Юнсин промолчал и лишь слегка поджал губы. Его свита перешептывалась между собой по-китайски. В этом шепоте Лоуренс уловил явственный оттенок презрения, предметом которого был не столько он, сколько Барэм. Первый лорд, видимо, тоже понял это, и лицо его, вопреки усилиям сохранить спокойствие, покрылось красными пятнами.
– Если вам вздумалось устроить бунт в Уайтхолле, Лоуренс, вы скоро поймете свою ошибку. Вы забываете, что долг перед страной и королем выше долга перед драконом.
– Это вы, сэр, кое о чем запамятовали. Именно долг побудил меня надеть на Отчаянного сбрую, пожертвовав своей службой на флоте. Между тем, я тогда еще не знал, какой он породы, и то, что он окажется селестиалом, мне даже в голову прийти не могло. Именно из чувства долга мы с ним прошли трудную выучку и стойко переносили опасности новой службы. Повинуясь долгу, я вел его в бой и просил не щадить своей жизни. Никто не заставит меня отплатить ему обманом за верность.
– Ну довольно, – прервал его Барэм. – Можно подумать, от вас требуют отдать в чужие руки своего первенца. Мне жаль, что вы привязались к своему питомцу так сильно, однако…
– Отчаянный – не мой питомец и не моя собственность, сэр, – отрезал Лоуренс. – Он послужил Англии и королю не меньше, чем я или вы, а теперь вы просите, чтобы я солгал ему, потому что он не желает возвращаться в Китай. Что осталось бы от моей чести, если бы я согласился на это? Я не понимаю, – добавил он, не в силах более сдерживаться, – как вы вообще могли предложить мне нечто подобное.
– Черт вас возьми, Лоуренс! – гаркнул Барэм. Он много лет провел в море, прежде чем войти в правительство, и моряк в критических ситуациях всегда брал верх над политиком. – Он китайский дракон, поэтому в Китае ему, надо полагать, понравится больше, чем тут. В любом случае он принадлежит им, и это решает дело. Правительство его величества не может допустить, чтобы англичанина называли вором.
– Полагаю, что должен отнести ваши слова на свой счет. – Если бы Лоуренс уже не сварился наполовину, то сейчас непременно побагровел бы. – Так вот, сэр: это обвинение я полностью отвергаю. Присутствующие здесь джентльмены не отрицают, что подарили яйцо французам; мы захватили его вместе с французским фрегатом; Адмиралтейство же, как вам отлично известно, признало то и другое законным трофеем. Не вижу причин, по которым Отчаянный должен принадлежать им. Если они так озабочены тем, что упустили селестиала, не надо было отдавать яйцо Франции.

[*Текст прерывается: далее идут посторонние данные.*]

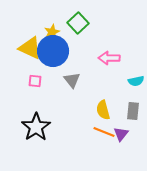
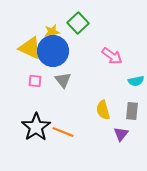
yellow star: rotated 14 degrees clockwise
pink arrow: moved 3 px right, 2 px up; rotated 145 degrees counterclockwise
gray triangle: moved 9 px left
gray rectangle: moved 1 px left
orange line: moved 41 px left
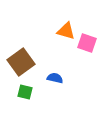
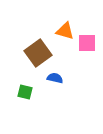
orange triangle: moved 1 px left
pink square: rotated 18 degrees counterclockwise
brown square: moved 17 px right, 9 px up
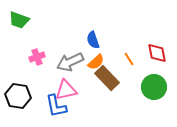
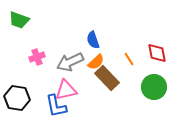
black hexagon: moved 1 px left, 2 px down
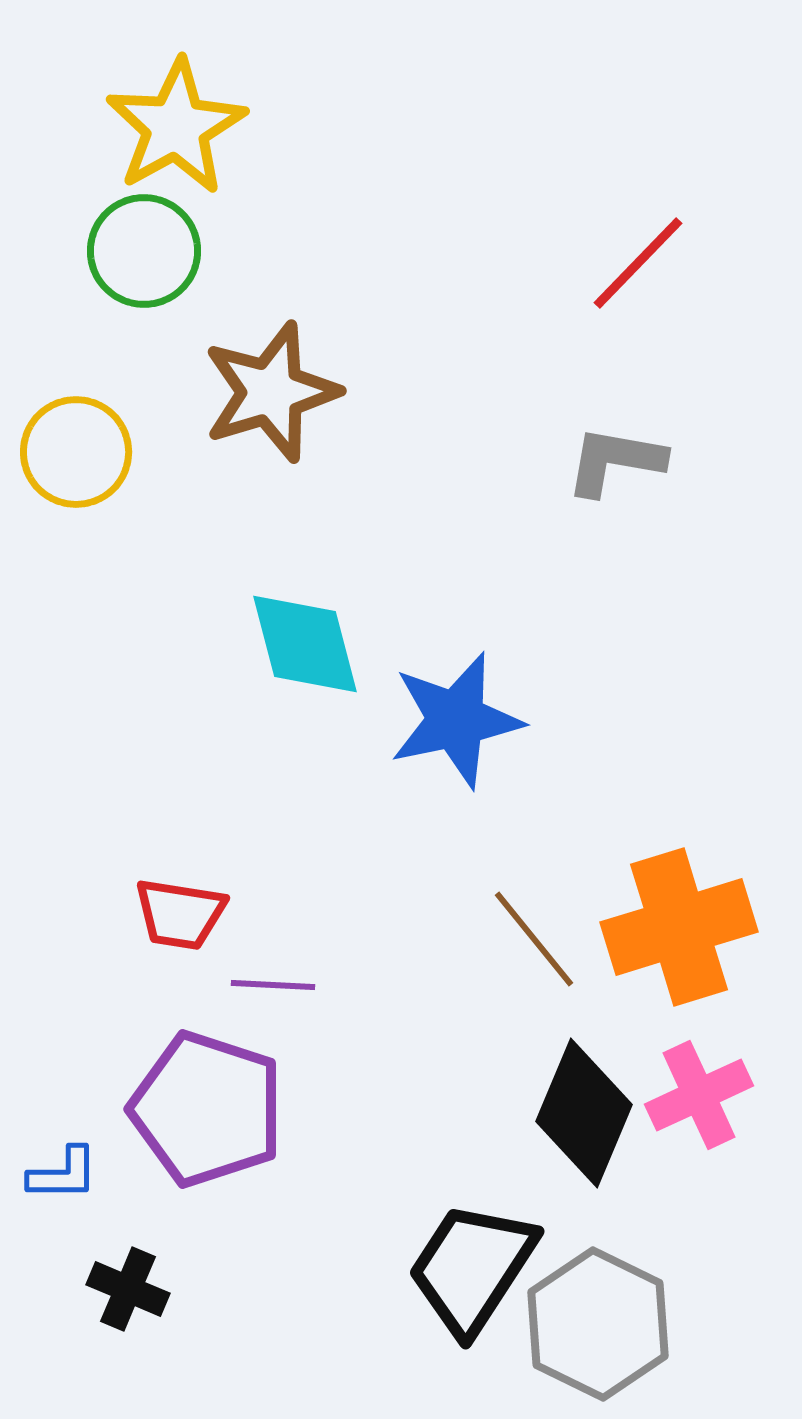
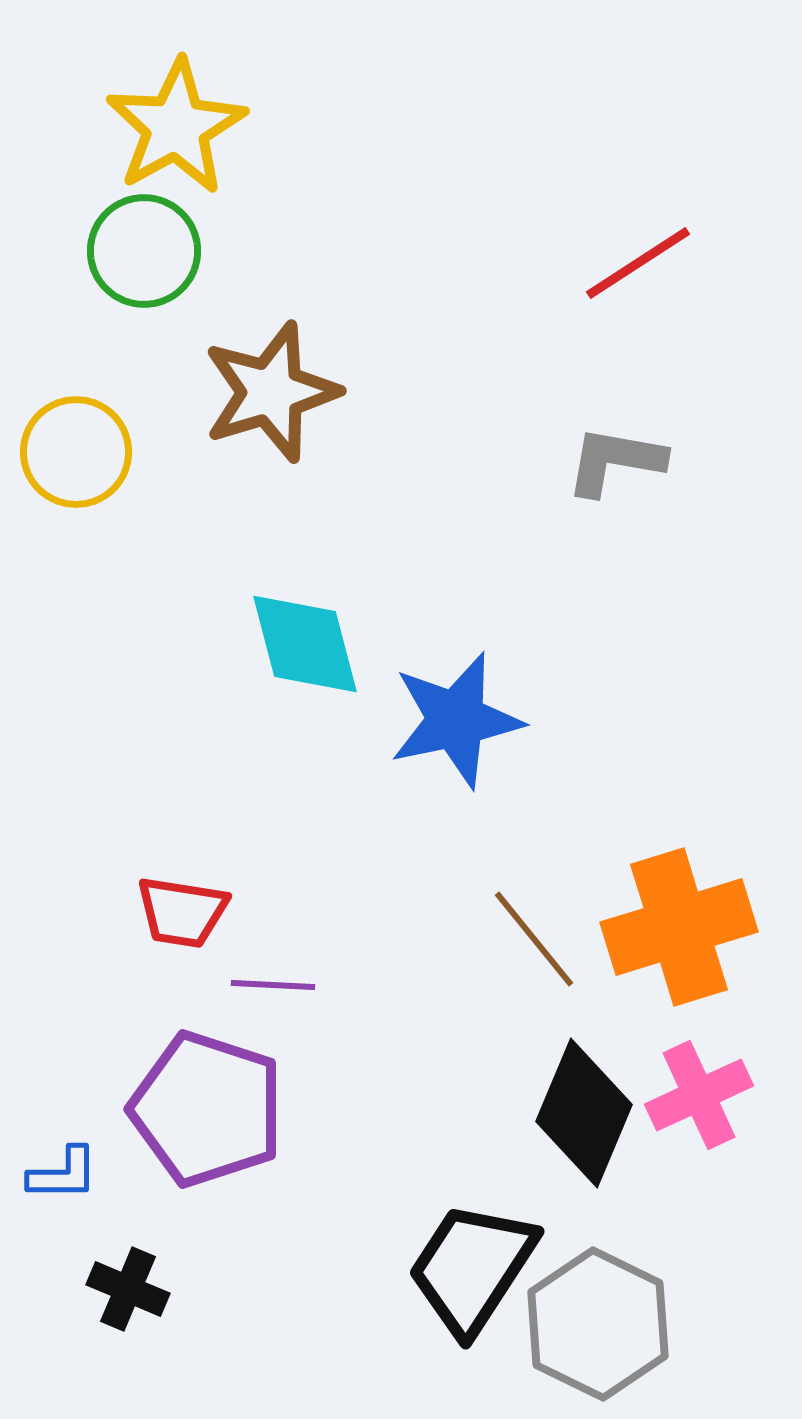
red line: rotated 13 degrees clockwise
red trapezoid: moved 2 px right, 2 px up
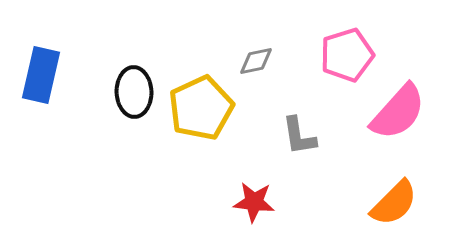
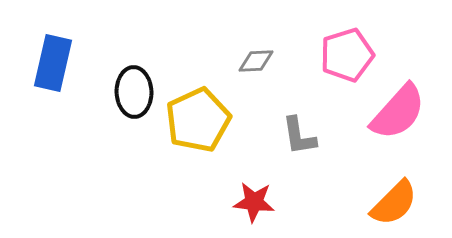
gray diamond: rotated 9 degrees clockwise
blue rectangle: moved 12 px right, 12 px up
yellow pentagon: moved 3 px left, 12 px down
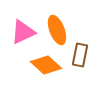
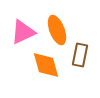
orange diamond: rotated 32 degrees clockwise
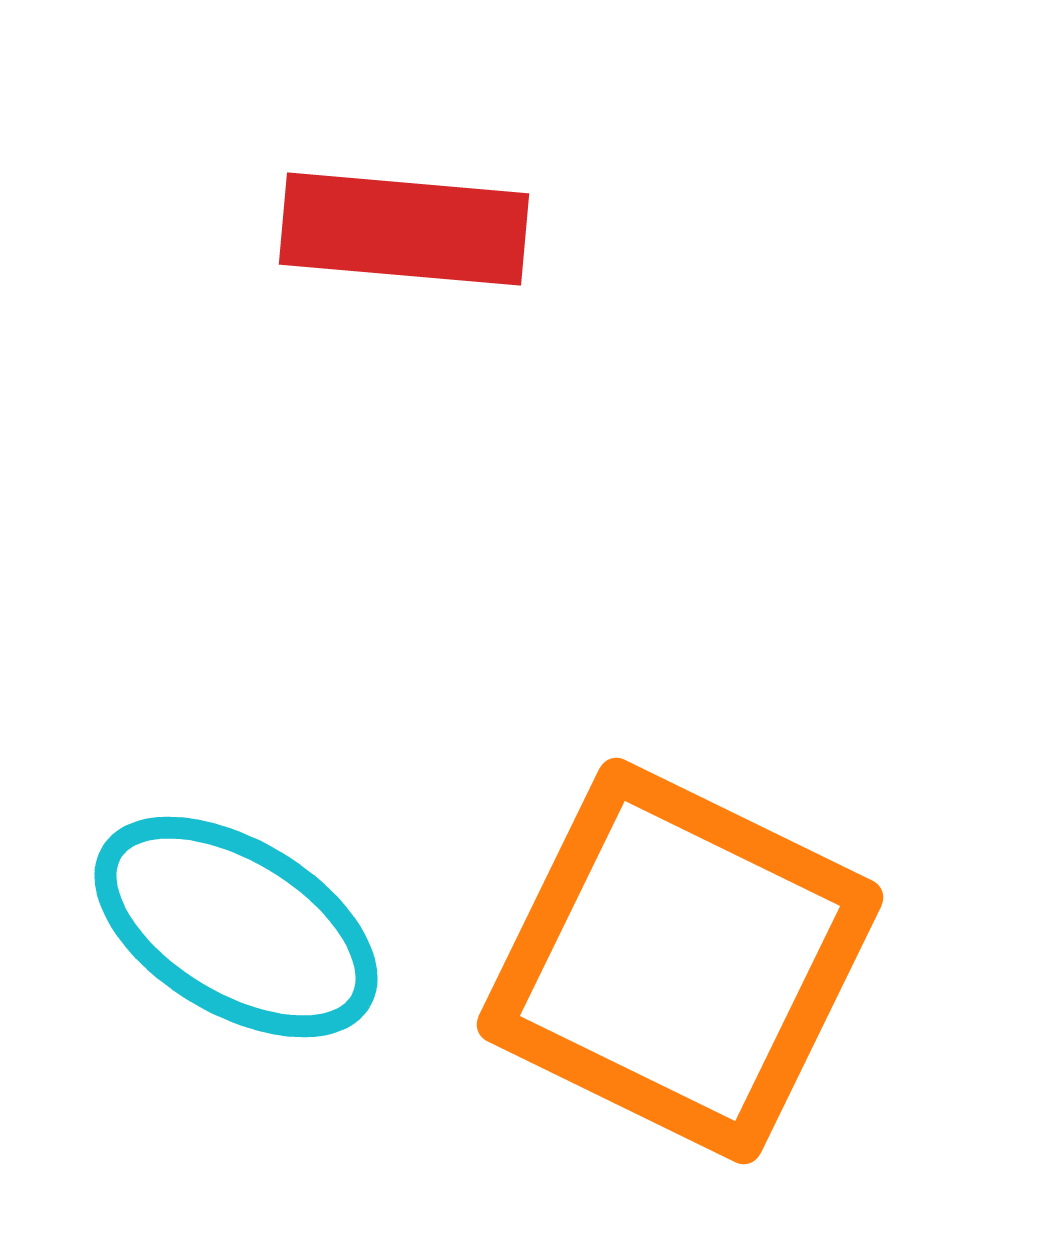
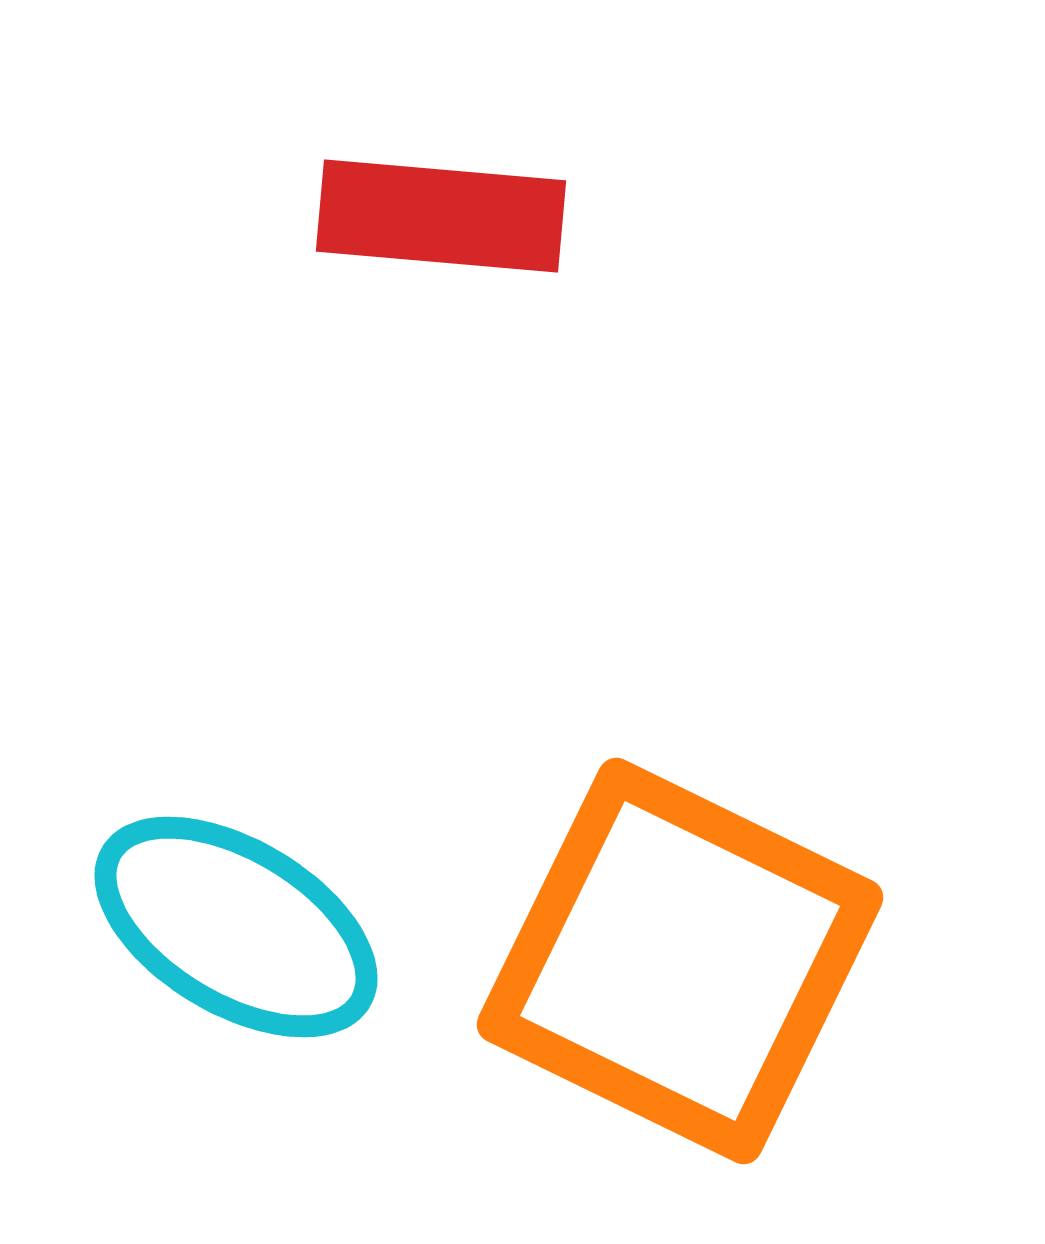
red rectangle: moved 37 px right, 13 px up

– Да, верно, – неожиданно произнес Юнсин. Он говорил по-английски с сильным акцентом, медленно и чересчур правильно, но это лишь придавало веса его словам. – Отправлять второе яйцо Лун Тен Цянь за море было, бесспорно, чистейшим безумием.
Оба англичанина умолкли, и знаток языков перевел слова принца остальным. После этого голос впервые подал Шун Кай: он что-то сказал на своем языке, но, заслужив резкий взгляд принца, почтительно склонил голову. Лоуренс понял это так, что у других членов посольства может быть свое мнение, но ответ Юнсина, судя по тону, не поощрял их высказывать оное.
– Однако, вопреки несчастной случайности, по которой яйцо оказалось у вас, – продолжал по-английски принц, – Лун Тен Сян предназначался в дар французскому императору. Он рожден не для того, чтобы носить на себе простого солдата.
Лоуренс, взбешенный этим «простым солдатом», впервые посмотрел прямо в холодные глаза принца.
– Мы с Францией находимся в состоянии войны, сэр. Если вам угодно заключать союз с нашим неприятелем и оказывать ему военную помощь, не посетуйте на то, что мы отбираем ваше вспомоществование в честном бою.